Apache Spark workspace administration settings in Microsoft Fabric

Applies to: Data Engineering and Data Science in Microsoft Fabric

When you create a workspace in Microsoft Fabric, a starter pool that is associated with that workspace is automatically created. With the simplified setup in Microsoft Fabric, there's no need to choose the node or machine sizes, as these options are handled for you behind the scenes. This configuration provides a faster (5-10 seconds) Apache Spark session start experience for users to get started and run your Apache Spark jobs in many common scenarios without having to worry about setting up the compute. For advanced scenarios with specific compute requirements, users can create a custom Apache Spark pool and size the nodes based on their performance needs.

To make changes to the Apache Spark settings in a workspace, you should have the admin role for that workspace. To learn more, see Roles in workspaces.

To manage the Spark settings for the pool associated with your workspace:

  1. Go to the Workspace settings in your workspace and choose the Data Engineering/Science option to expand the menu:

    Screenshot showing where to select Data Engineering in the Workspace settings menu.

  2. You see the Spark Compute option in your left-hand menu:

    Gif showing different sections of the Apache Spark compute in workspace settings.

    Note

    If you change the default pool from Starter Pool to a Custom Spark pool you may see longer session start (~3 minutes).

Pool

Default pool for the workspace

You can use the automatically created starter pool or create custom pools for the workspace.

  • Starter Pool: Prehydrated live pools automatically created for your faster experience. These clusters are medium size. The starter pool is set to a default configuration based on the Fabric capacity SKU purchased. Admins can customize the max nodes and executors based on their Spark workload scale requirements. To learn more, see Configure Starter Pools

  • Custom Spark Pool: You can size the nodes, autoscale, and dynamically allocate executors based on your Spark job requirements. To create a custom Spark pool, the capacity admin should enable the Customized workspace pools option in the Spark Compute section of Capacity Admin settings.

Note

The capacity level control for Customized workspace pools is enabled by default. To learn more, see Configure and manage data engineering and data science settings for Fabric capacities.

Admins can create custom Spark pools based on their compute requirements by selecting the New Pool option.

Screenshot showing custom pool creation options.

Apache Spark for Microsoft Fabric supports single node clusters, which allows users to select a minimum node configuration of 1 in which case the driver and executor run in a single node. These single node clusters offer restorable high-availability in case of node failures and better job reliability for workloads with smaller compute requirements. You can also enable or disable autoscaling option for your custom Spark pools. When enabled with autoscale, the pool would acquire new nodes within the max node limit specified by the user and retire them after the job execution for better performance.

You can also select the option to dynamically allocate executors to pool automatically optimal number of executors within the max bound specified based on the data volume for better performance.

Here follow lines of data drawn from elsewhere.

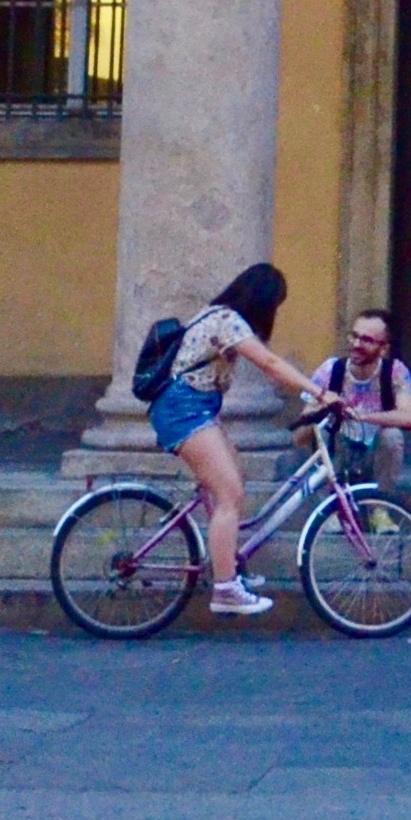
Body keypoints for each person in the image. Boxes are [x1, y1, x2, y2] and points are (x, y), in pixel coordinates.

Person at [148, 262, 325, 620]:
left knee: (235, 479)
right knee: (229, 494)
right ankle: (226, 589)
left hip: (196, 407)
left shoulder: (221, 315)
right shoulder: (226, 320)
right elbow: (269, 363)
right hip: (184, 409)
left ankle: (227, 564)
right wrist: (318, 391)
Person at [307, 309, 411, 487]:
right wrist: (324, 405)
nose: (356, 344)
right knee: (323, 432)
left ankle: (380, 501)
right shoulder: (331, 369)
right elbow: (302, 429)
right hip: (338, 449)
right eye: (354, 336)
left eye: (367, 340)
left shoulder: (395, 371)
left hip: (375, 454)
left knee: (392, 436)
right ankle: (329, 500)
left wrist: (362, 417)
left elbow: (409, 417)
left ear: (384, 348)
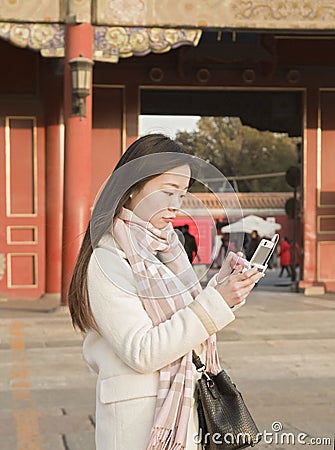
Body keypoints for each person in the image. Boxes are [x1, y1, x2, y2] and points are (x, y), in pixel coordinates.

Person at [68, 134, 263, 450]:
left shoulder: (166, 250)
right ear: (132, 190)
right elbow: (143, 351)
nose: (176, 205)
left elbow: (184, 320)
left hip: (183, 409)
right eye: (168, 192)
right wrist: (216, 302)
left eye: (183, 195)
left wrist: (223, 289)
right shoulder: (108, 259)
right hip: (139, 421)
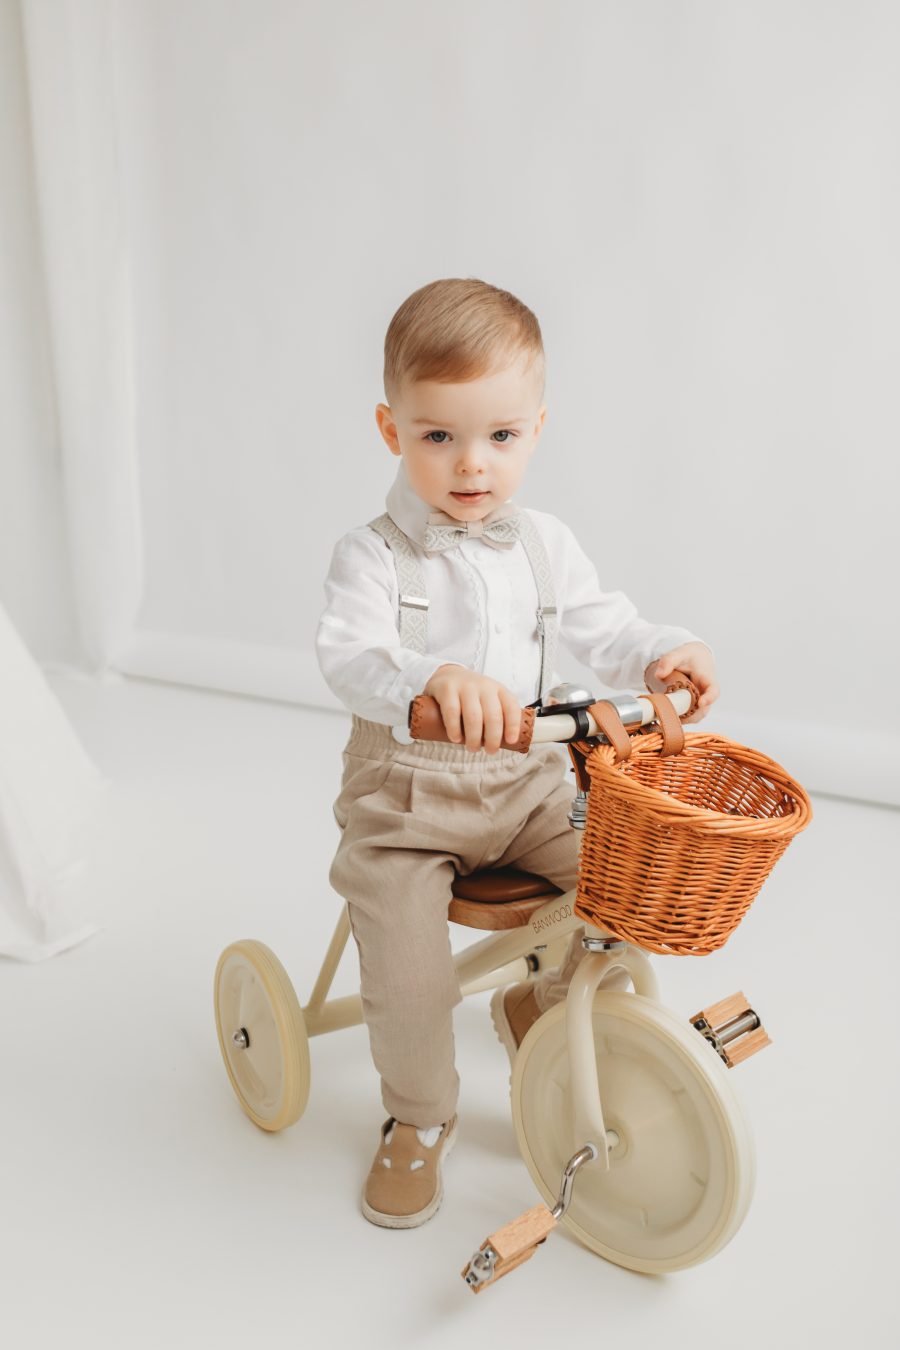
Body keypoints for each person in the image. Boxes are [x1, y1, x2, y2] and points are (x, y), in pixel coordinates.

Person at [316, 278, 718, 1230]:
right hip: (408, 799)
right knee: (409, 967)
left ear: (536, 429)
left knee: (617, 881)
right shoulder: (371, 555)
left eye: (500, 437)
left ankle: (540, 999)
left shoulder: (543, 544)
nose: (471, 466)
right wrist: (428, 680)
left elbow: (604, 626)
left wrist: (663, 649)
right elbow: (349, 656)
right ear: (392, 430)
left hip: (532, 783)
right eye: (439, 436)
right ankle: (419, 1116)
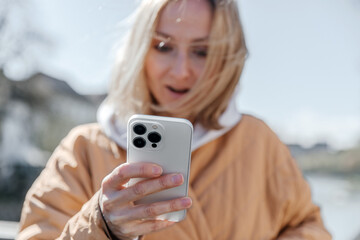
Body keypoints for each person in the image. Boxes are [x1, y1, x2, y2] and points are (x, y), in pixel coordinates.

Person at [18, 0, 332, 239]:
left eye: (202, 52)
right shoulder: (83, 151)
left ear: (226, 59)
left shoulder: (258, 141)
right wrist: (101, 225)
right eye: (163, 46)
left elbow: (310, 227)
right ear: (140, 49)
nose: (181, 71)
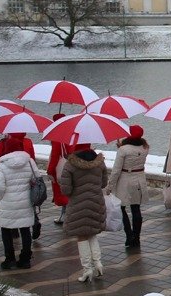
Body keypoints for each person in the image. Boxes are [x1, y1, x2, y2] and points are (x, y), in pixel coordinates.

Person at [59, 143, 108, 283]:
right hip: (96, 203)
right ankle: (98, 264)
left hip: (78, 205)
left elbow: (66, 190)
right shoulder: (100, 163)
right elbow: (103, 183)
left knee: (82, 236)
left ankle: (87, 270)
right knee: (92, 233)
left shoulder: (70, 165)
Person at [0, 135, 40, 269]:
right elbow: (37, 179)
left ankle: (10, 259)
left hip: (8, 203)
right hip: (26, 202)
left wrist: (1, 198)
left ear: (7, 149)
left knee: (6, 230)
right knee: (25, 229)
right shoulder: (29, 161)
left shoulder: (2, 165)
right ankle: (25, 259)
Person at [107, 125, 149, 250]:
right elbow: (134, 152)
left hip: (125, 179)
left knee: (122, 207)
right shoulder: (145, 147)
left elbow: (116, 170)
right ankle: (136, 238)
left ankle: (129, 234)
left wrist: (110, 185)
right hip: (139, 179)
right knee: (136, 208)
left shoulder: (123, 149)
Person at [47, 113, 70, 228]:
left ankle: (64, 215)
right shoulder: (71, 133)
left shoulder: (57, 137)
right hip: (71, 166)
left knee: (62, 192)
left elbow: (55, 156)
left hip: (61, 169)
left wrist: (50, 171)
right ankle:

Screenshot showing custom pool creation options for autoscaling and dynamic allocation.

Learn more about Apache Spark compute for Fabric.

  • Customize compute configuration for items: As a workspace admin, you can allow users to adjust compute configurations (session level properties which include Driver/Executor Core, Driver/Executor Memory) for individual items such as notebooks, Spark job definitions using Environment.

Screenshot showing switch to customize compute for items.

If the setting is turned off by the workspace admin, the Default pool and its compute configurations will be used for all environments in the workspace.

Environment

Environment provides flexible configurations for running your Spark jobs (notebooks, Spark job definitions). In an Environment you can configure compute properties, select different runtime, setup library package dependencies based on your workload requirements.

In the environment tab, you have the option to set the default environment. You may choose which version of Spark you'd like to use for the workspace.

As a Fabric workspace admin, you can select an Environment as workspace default Environment.

You can also create a new one through the Environment dropdown.

Environment creation through attachment dropdown in WS setting

If you disable the option to have a default environment, you have the option to select the Fabric runtime version from the available runtime versions listed in the dropdown selection.

Screenshot showing where to select runtime version.

Learn more about Apache Spark runtimes.

High concurrency

High concurrency mode allows users to share the same Spark sessions in Apache Spark for Fabric data engineering and data science workloads. An item like a notebook uses a Spark session for its execution and when enabled allows users to share a single Spark session across multiple notebooks.

Screenshot showing high concurrency settings page.

Learn more about High concurrency in Apache Spark for Fabric.

Automatic logging for Machine Learning models and experiments

Admins can now enable autologging for their machine learning models and experiments. This option automatically captures the values of input parameters, output metrics, and output items of a machine learning model as it is being trained. Learn more about autologging.

Screenshot showing autolog settings page.